Earlier today, I linked to a post by Orin Kerr asking what happens when data collection occurs in two different judicial districts that may have different Fourth Amendment standards for whether a warrant is required.  A recent post by Hanni Fakhoury of EFF addresses some of the same issues, writing, in part:

The Fourth Amendment is the law throughout the country, binding both federal and state law enforcement. While states are free to interpret their state constitutions or enact laws that impose stronger legal protections than those in the Fourth Amendment, they cannot provide weaker privacy protections. So, once a federal appeals court issues a ruling that requires state and federal law enforcement in one part of the country to use a warrant, it would be inconsistent to permit officers in other parts of the country to use weaker legal process to get those same records. The Fourth Amendment must mean the same thing everywhere and not vary from state to state; inconsistencies reduce legal protections for some people and tempts officers from a more restrictive jurisdiction to see if their counterparts in a less restrictive jurisdiction can get the records for them instead.

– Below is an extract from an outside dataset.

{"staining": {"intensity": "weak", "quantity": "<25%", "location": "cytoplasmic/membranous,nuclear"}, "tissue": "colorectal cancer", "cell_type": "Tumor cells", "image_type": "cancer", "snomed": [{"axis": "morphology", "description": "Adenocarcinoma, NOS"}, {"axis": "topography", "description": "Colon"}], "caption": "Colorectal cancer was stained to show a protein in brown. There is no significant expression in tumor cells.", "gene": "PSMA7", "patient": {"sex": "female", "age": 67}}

Today there are clear inconsistencies in the application of the Fourth Amendment to cell tracking. While a police officer in Mississippi can claim that she does not need a warrant to obtain cell site records under the Fifth Circuit’s decision, her counterpart in the neighboring state of Alabama clearly does under Davis. Instead of waiting for the Supreme Court to resolve this split, right now mobile phone network operators should follow the lead that major communication providers set after Warshak and make Davis the standard nationwide, requiring all law enforcement across the country use a search warrant to obtain cell site location information.